■ Task: Find the word "designed" in the data. Return every line where it appears.

■ Input:
====================
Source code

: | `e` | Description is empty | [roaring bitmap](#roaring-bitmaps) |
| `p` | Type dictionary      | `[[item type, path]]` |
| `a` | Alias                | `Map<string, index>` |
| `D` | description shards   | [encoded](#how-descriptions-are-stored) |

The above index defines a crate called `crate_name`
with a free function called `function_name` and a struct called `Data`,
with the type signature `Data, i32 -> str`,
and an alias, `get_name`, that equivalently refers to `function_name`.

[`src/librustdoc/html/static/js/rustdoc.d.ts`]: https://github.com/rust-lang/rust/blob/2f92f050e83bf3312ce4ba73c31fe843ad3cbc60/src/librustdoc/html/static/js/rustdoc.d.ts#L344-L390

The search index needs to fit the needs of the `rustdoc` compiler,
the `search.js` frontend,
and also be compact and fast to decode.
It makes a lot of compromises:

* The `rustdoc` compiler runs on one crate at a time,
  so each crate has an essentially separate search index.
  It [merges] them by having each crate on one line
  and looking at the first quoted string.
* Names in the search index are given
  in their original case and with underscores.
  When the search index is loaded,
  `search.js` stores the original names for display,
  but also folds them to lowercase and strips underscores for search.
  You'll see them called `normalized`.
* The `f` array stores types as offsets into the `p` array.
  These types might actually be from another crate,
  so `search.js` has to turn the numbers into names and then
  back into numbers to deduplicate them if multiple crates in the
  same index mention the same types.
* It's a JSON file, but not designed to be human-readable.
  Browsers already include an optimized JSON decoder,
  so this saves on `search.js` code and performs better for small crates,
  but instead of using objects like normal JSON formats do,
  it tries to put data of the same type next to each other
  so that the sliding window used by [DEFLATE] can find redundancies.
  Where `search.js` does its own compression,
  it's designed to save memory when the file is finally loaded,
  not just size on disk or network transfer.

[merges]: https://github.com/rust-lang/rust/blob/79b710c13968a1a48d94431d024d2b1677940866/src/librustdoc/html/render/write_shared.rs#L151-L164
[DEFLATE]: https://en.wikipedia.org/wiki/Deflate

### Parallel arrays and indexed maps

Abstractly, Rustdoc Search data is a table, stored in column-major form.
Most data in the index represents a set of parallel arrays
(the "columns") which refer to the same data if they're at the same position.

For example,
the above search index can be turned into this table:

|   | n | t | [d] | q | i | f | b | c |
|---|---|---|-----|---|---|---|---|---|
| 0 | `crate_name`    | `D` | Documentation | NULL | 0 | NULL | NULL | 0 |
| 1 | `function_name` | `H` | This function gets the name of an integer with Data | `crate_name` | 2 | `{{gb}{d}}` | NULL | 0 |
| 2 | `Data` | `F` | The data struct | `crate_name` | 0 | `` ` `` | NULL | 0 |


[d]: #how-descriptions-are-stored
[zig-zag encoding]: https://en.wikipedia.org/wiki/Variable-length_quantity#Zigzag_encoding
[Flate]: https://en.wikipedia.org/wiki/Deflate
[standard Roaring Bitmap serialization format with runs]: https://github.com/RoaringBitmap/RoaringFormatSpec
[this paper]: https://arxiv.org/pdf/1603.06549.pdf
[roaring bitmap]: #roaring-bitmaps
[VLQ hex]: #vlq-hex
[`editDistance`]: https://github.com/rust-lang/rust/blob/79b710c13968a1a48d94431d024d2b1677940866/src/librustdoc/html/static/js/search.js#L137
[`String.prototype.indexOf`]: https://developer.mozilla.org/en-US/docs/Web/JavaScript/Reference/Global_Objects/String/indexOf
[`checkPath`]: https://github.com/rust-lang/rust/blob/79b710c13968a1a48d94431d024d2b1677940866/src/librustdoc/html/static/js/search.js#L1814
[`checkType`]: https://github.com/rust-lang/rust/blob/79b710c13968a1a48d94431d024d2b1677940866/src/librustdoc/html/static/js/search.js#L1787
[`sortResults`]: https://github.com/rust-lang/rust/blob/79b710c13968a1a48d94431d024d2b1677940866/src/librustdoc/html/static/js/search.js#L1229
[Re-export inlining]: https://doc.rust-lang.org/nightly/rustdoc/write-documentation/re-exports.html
====================
■ Completed task:
* It's a JSON file, but not designed to be human-readable.
  it's designed to save memory when the file is finally loaded,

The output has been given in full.